With the EchoStar/DirecTV deal dead, the satellite industry wonders what’s next?
With the final nail in the coffin of the EchoStar/DirecTV deal, the speculation has begun. Will Rupert Murdoch, as is widely expected, make an attempt to buy DirecTV? Will other bidders appear out of the blue? Does DirecTV’s owner, Hughes, even want to sell now, or will it wait for more favorable market conditions? And what role will John Malone play?
Perhaps, the most intriguing question of all is what Charlie Ergen, the unpredictable entrepreneur who founded EchoStar, will do next? Left with $3.7 billion to spend after the failed merger attempt, Ergen, a master of understatement, has left everyone guessing when he said he would “continue to seek alternative, innovative ways to provide competition to the rapidly consolidating cable industry and to provide more choices for all consumers.”

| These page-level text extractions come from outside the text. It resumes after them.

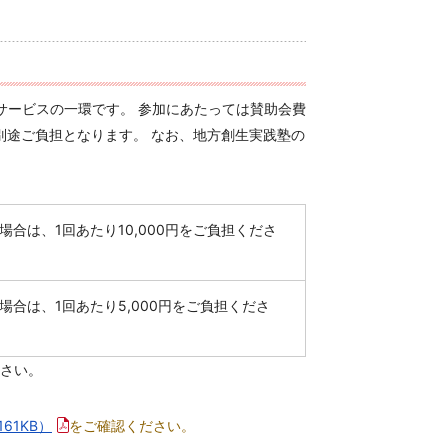
サービスの一環です。 参加にあたっては賛助会費
別途ご負担となります。 なお、地方創生実践塾の
場合は、1回あたり10,000円をご負担くださ
場合は、1回あたり5,000円をご負担くださ
さい。
161KB）
をご確認ください。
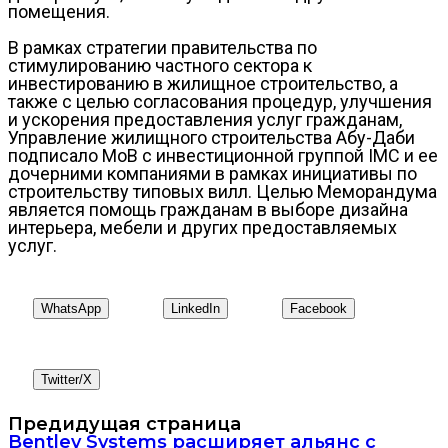
помещения.
В рамках стратегии правительства по
стимулированию частного сектора к
инвестированию в жилищное строительство, а
также с целью согласования процедур, улучшения
и ускорения предоставления услуг гражданам,
Управление жилищного строительства Абу-Даби
подписало МоВ с инвестиционной группой IMC и ее
дочерними компаниями в рамках инициативы по
строительству типовых вилл. Целью Меморандума
является помощь гражданам в выборе дизайна
интерьера, мебели и других предоставляемых
услуг.
WhatsApp
LinkedIn
Facebook
Twitter/X
Предидущая страница
Bentley Systems расширяет альянс с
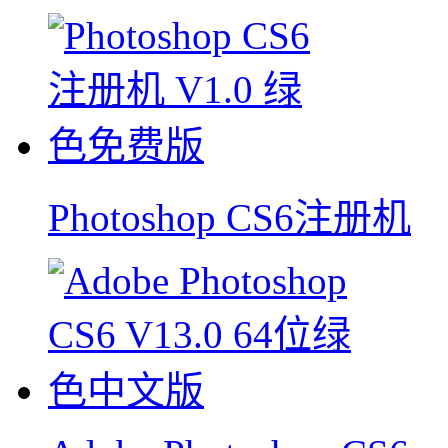
Photoshop CS6注册机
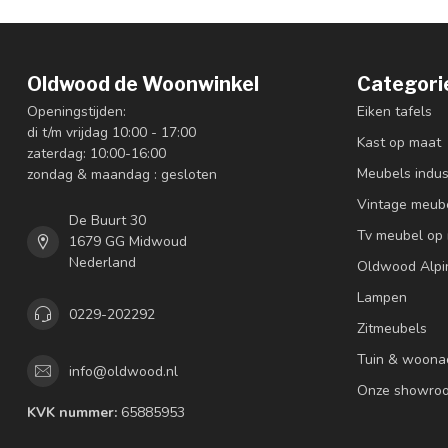
Oldwood de Woonwinkel
Categori
Openingstijden:
Eiken tafels
di t/m vrijdag 10:00 - 17:00
Kast op maat
zaterdag: 10:00-16:00
Meubels indus
zondag & maandag : gesloten
Vintage meub
De Buurt 30
Tv meubel op
1679 GG Midwoud
Nederland
Oldwood Alpi
Lampen
0229-202292
Zitmeubels
Tuin & woona
info@oldwood.nl
Onze showro
KVK nummer:
65885953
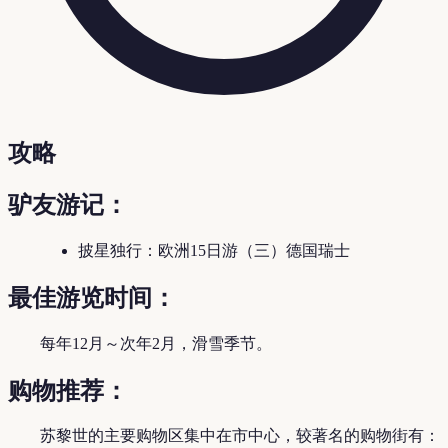
攻略
驴友游记：
披星独行：欧洲15日游（三）德国瑞士
最佳游览时间：
每年12月～次年2月，滑雪季节。
购物推荐：
苏黎世的主要购物区集中在市中心，较著名的购物街有：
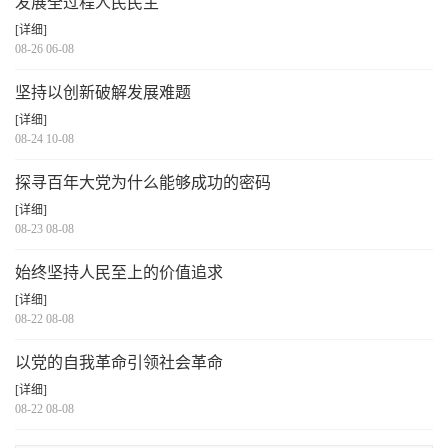
发展全过程人民民主
[详细]
08-26 06-08
坚持以创新破解发展难题
[详细]
08-24 10-08
探寻百年大党为什么能够成功的密码
[详细]
08-23 08-08
始终坚持人民至上的价值追求
[详细]
08-22 08-08
以党的自我革命引领社会革命
[详细]
08-22 08-08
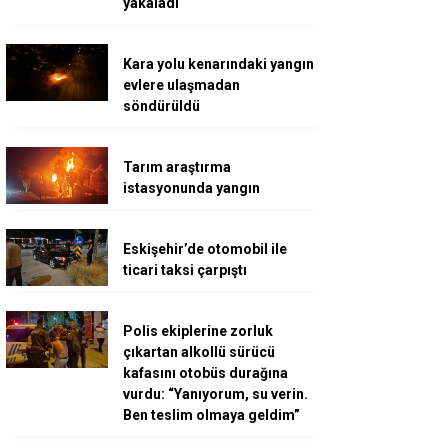
yakaladı
Kara yolu kenarındaki yangın
evlere ulaşmadan
söndürüldü
Tarım araştırma
istasyonunda yangın
Eskişehir’de otomobil ile
ticari taksi çarpıştı
Polis ekiplerine zorluk
çıkartan alkollü sürücü
kafasını otobüs durağına
vurdu: “Yanıyorum, su verin.
Ben teslim olmaya geldim”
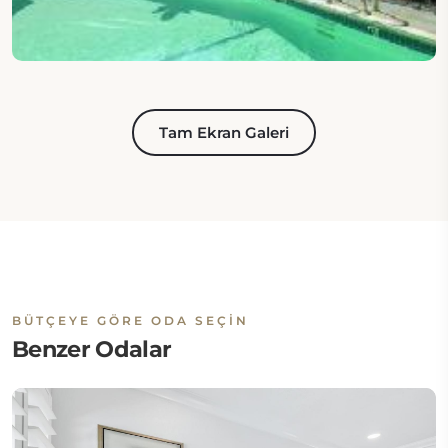
Tam Ekran Galeri
BÜTÇEYE GÖRE ODA SEÇIN
Benzer Odalar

It’s a financial soap opera that’s expected to play out rapidly in the coming weeks now that the key players are free to make new moves. Both companies avoided litigation when EchoStar agreed to pay a $600 million break-up fee to Hughes, and Hughes allowed EchoStar to walk away from a planned $2.7 billion purchase of its majority stake in satellite operator PanAmSat.
The deal was scuttled when both the FCC and the Department of Justice opposed the merger.